Spring testified that she had assigned a newer attorney to research the issues in Washington's appeal but discovered that no work had been done on the brief before the filing deadline. The attorney had not provided any research related to the voir dire issue. Spring requested an extension of time to file the brief but ultimately did not to raise the issue related to Juror 29. Of the five issues she chose to raise on direct appeal, three were evidentiary issues that were reviewed under an abuse of discretion standard and two were found to be waived.
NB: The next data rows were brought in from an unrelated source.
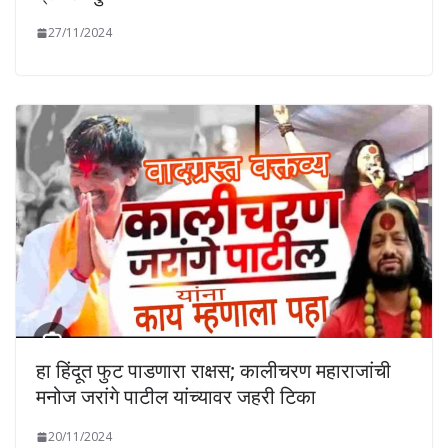
27/11/2024
हा हिंदूत फुट पाडणारा राक्षस; कालीचरण महाराजांची
मनोज जरांगे पाटील यांच्यावर जहरी टिका
20/11/2024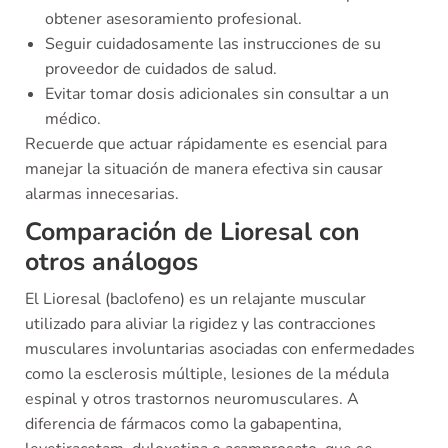
obtener asesoramiento profesional.
Seguir cuidadosamente las instrucciones de su
proveedor de cuidados de salud.
Evitar tomar dosis adicionales sin consultar a un
médico.
Recuerde que actuar rápidamente es esencial para
manejar la situación de manera efectiva sin causar
alarmas innecesarias.
Comparación de Lioresal con
otros análogos
El Lioresal (baclofeno) es un relajante muscular
utilizado para aliviar la rigidez y las contracciones
musculares involuntarias asociadas con enfermedades
como la esclerosis múltiple, lesiones de la médula
espinal y otros trastornos neuromusculares. A
diferencia de fármacos como la gabapentina,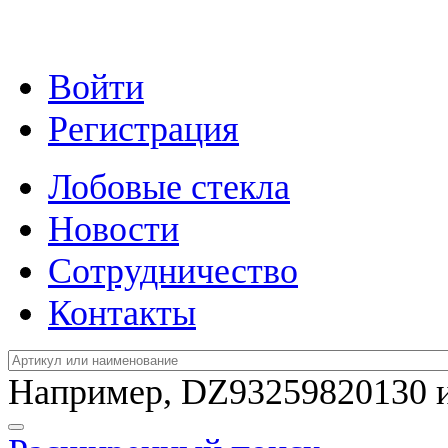
Войти
Регистрация
Лобовые стекла
Новости
Сотрудничество
Контакты
Например,
DZ93259820130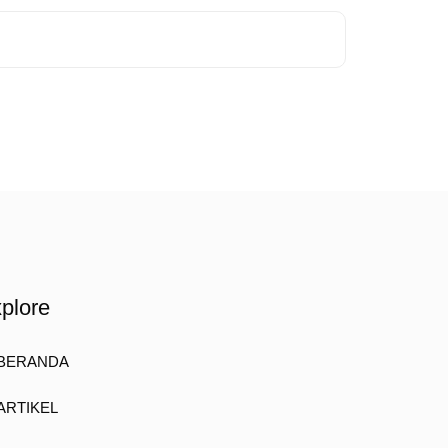
plore
BERANDA
ARTIKEL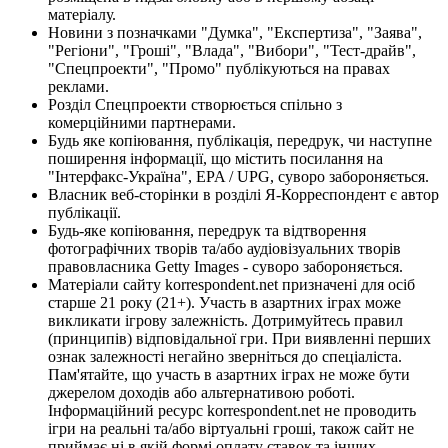
матеріалу.
Новини з позначками "Думка", "Експертиза", "Заява",
"Регіони", "Гроші", "Влада", "Вибори", "Тест-драйв",
"Спецпроекти", "Промо" публікуються на правах
реклами.
Розділ Спецпроекти створюється спільно з
комерційними партнерами.
Будь яке копіювання, публікація, передрук, чи наступне
поширення інформації, що містить посилання на
"Інтерфакс-Україна", EPA / UPG, суворо забороняється.
Власник веб-сторінки в розділі Я-Корреспондент є автор
публікації.
Будь-яке копіювання, передрук та відтворення
фотографічних творів та/або аудіовізуальних творів
правовласника Getty Images - суворо забороняється.
Матеріали сайту korrespondent.net призначені для осіб
старше 21 року (21+). Участь в азартних іграх може
викликати ігрову залежність. Дотримуйтесь правил
(принципів) відповідальної гри. При виявленні перших
ознак залежності негайно зверніться до спеціаліста.
Пам'ятайте, що участь в азартних іграх не може бути
джерелом доходів або альтернативою роботі.
Інформаційний ресурс korrespondent.net не проводить
ігри на реальні та/або віртуальні гроші, також сайт не
приймає ні в якій формі оплату ставок та інших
Spring testified that she believed that the Juror 29 issue was stronger than the ones that she raised on appeal because the error impacted the entire trial, was not harmless, was properly preserved and was highly prejudicial. She testified that she did not have a strategic reason for not raising the issue on appeal.
Next, Spring addressed the motion to suppress Williams’ identification of Washington in a photo line-up and at the preliminary hearing.6 Williams identified Washington in a photo line-up of eight men in which he was the only subject wearing an orange shirt that appeared to be a prison uniform. The other individuals were wearing street clothes in darker colors. All photos were of black men with beards. Williams identified Washington as his assailant in the photo line-up while he was still at the hospital following the shooting. At the preliminary hearing, Williams identified Washington by referring to his orange jumpsuit.
The suppression motion sought to suppress the identification on the basis that (1) Williams was under the influence of medication at the time that made the identification unreliable; and (2) the photo array was overly suggestive based on how Washington was depicted. At the hearing on the motion, Spring orally withdrew the second basis for suppression based on Commonwealth v. Sanders , 42 A.3d 325 (Pa. Super. 2011), a case that had been provided to her before the hearing by the Commonwealth. She agreed with the Commonwealth's interpretation of the case to mean that unless there was bad faith conduct on the part of the police conducting the photo line-up, suggestiveness would go to the weight and not the admissibility of the identification.
Spring testified that after receiving the PCRA petition and once again reviewing Sanders , she believed she misinterpreted the holding of the case and erroneously withdrew the suppression motion. She said that Sanders does not address the suggestiveness of the identification procedure, but rather the mental state of the witness making the identification and the weight of that evidence. Based on re-reading Sanders , Spring said that she should not have withdrawn that portion of the suppression motion and that she believed it would have had merit. As a result, she said she did not have a reasonable strategic basis for withdrawing the motion.7
Following the reception of the evidence, the PCRA court ordered Washington and the Commonwealth to file briefs in support of their positions. On February 2, 2021, the PCRA court issued an opinion and order granting relief on the sentencing claim relating to the stipulation to SBI for the attempted murder charge and denying relief on the remaining claims. Washington proceeded to resentencing on March 18, 2021, and the PCRA court sentenced him to an aggregate term of 31 to 62 years’ incarceration. Relevant to this appeal, the PCRA court imposed a sentence of 5 to 10 years’ incarceration on the count of aggravated assault with a deadly weapon, a charge for which Washington did not receive a sentence at his original hearing. The PCRA court once again applied the DWE to the charges of attempted murder and robbery.
Washington filed a timely post-sentence motion which the PCRA court denied. He timely appealed8 and he and the PCRA court have complied with Pa. R.A.P. 1925.